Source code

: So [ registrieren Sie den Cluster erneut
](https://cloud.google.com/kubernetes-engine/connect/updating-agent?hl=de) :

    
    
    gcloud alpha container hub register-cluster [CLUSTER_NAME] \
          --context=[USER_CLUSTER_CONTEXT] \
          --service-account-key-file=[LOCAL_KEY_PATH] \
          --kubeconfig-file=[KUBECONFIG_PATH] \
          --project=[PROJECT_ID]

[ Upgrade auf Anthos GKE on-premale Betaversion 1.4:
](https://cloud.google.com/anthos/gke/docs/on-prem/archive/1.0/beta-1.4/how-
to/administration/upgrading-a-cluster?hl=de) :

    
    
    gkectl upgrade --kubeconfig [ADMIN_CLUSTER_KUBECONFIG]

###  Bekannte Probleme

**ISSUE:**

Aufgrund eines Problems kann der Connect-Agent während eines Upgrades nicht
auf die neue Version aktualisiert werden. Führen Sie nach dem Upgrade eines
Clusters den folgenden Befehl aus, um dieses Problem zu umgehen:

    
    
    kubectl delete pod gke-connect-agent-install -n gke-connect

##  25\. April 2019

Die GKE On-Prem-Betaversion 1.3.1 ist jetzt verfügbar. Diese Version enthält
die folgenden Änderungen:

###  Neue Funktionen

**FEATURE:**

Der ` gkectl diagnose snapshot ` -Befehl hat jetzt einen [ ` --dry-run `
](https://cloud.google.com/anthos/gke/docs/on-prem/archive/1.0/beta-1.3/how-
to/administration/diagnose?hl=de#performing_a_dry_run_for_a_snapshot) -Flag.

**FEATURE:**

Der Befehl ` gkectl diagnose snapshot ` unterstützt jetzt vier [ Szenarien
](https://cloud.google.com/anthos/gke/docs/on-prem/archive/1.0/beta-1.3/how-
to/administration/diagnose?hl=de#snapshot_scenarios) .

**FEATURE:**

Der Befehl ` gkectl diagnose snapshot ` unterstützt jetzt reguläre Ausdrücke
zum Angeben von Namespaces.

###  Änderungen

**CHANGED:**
* * *
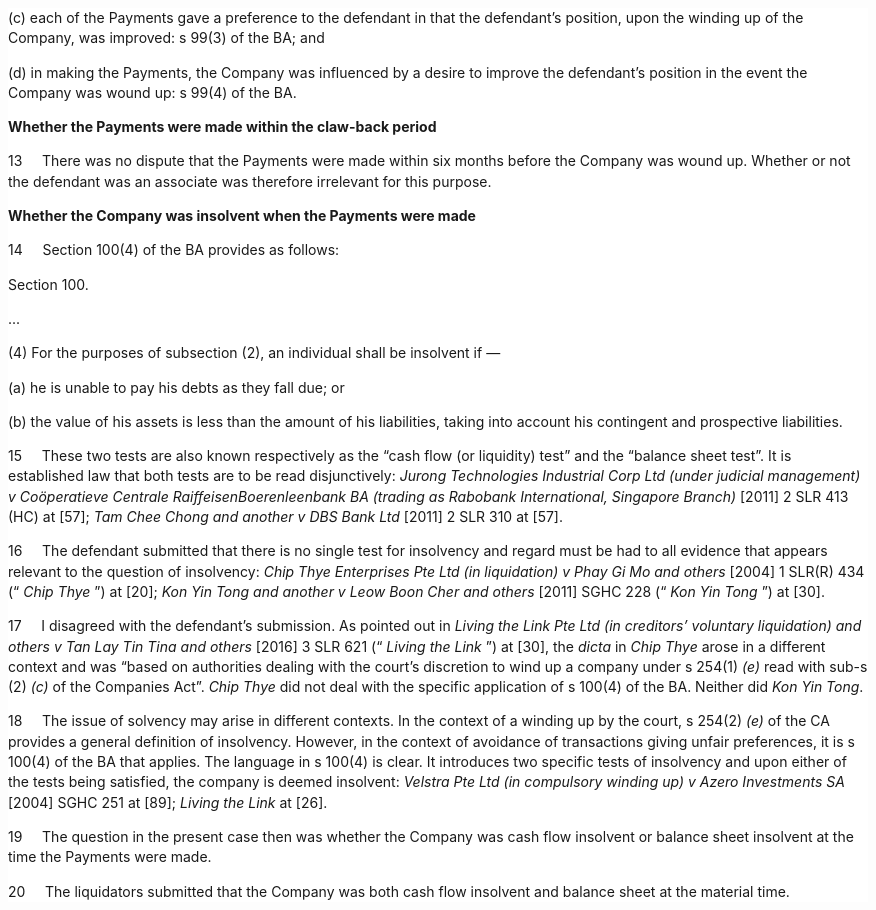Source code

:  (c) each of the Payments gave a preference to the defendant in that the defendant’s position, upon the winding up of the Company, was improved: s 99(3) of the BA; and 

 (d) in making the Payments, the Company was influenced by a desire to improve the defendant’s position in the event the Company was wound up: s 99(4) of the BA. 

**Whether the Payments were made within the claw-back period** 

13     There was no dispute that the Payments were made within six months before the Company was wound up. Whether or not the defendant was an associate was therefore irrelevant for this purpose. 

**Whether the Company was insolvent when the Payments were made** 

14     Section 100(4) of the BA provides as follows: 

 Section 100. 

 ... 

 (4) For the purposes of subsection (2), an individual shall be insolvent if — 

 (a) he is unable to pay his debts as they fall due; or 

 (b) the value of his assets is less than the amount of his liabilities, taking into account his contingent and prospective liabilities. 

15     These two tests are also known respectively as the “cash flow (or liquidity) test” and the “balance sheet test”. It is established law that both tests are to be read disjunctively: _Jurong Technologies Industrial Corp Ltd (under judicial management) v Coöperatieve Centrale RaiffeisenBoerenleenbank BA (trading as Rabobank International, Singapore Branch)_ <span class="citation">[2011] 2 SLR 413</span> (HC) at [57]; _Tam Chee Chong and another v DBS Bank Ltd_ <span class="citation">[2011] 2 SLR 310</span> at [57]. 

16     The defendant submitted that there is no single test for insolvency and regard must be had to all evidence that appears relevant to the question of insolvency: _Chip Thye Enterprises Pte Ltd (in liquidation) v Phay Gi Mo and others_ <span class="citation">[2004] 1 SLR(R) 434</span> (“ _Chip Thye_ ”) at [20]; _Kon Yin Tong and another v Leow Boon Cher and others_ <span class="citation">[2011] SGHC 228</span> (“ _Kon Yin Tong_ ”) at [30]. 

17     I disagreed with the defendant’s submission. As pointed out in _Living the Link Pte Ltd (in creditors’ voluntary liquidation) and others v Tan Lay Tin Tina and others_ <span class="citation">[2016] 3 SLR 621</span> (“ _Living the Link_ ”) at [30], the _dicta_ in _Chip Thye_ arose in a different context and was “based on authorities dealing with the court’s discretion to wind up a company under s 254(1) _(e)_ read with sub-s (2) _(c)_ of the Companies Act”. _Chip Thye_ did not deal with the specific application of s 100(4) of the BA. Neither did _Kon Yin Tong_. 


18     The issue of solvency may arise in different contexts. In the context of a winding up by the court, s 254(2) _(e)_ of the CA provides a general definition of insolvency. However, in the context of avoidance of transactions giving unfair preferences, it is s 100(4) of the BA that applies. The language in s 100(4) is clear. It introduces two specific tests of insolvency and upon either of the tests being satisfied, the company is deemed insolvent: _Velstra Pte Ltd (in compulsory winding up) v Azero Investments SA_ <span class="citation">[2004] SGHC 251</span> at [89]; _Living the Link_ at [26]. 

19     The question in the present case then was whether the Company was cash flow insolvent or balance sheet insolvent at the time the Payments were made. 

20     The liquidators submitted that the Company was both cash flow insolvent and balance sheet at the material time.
---
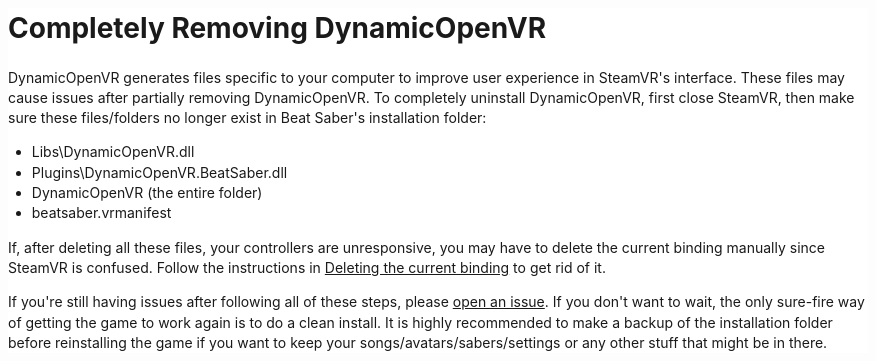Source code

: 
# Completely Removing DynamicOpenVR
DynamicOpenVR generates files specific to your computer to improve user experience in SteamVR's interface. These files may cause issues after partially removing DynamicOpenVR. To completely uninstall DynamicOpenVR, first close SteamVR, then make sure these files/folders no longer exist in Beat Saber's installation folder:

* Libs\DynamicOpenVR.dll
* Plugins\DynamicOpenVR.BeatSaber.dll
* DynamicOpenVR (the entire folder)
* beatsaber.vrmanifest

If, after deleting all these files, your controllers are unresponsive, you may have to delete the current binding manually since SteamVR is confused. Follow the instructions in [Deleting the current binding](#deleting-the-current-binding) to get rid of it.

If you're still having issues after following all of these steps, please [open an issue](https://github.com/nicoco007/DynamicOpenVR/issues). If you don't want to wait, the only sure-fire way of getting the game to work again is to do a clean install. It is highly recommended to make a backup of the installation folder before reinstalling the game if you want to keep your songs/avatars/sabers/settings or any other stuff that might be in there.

### EXERCISE DETAILS
Transcribe without changes the part of the second item that opens with the line containing "13     There was no" and closes with the line containing "(b) the value".

### EXERCISE ANSWER
13     There was no dispute that the Payments were made within six months before the Company was wound up. Whether or not the defendant was an associate was therefore irrelevant for this purpose. 

**Whether the Company was insolvent when the Payments were made** 

14     Section 100(4) of the BA provides as follows: 

 Section 100. 

 ... 

 (4) For the purposes of subsection (2), an individual shall be insolvent if — 

 (a) he is unable to pay his debts as they fall due; or 

 (b) the value of his assets is less than the amount of his liabilities, taking into account his contingent and prospective liabilities. 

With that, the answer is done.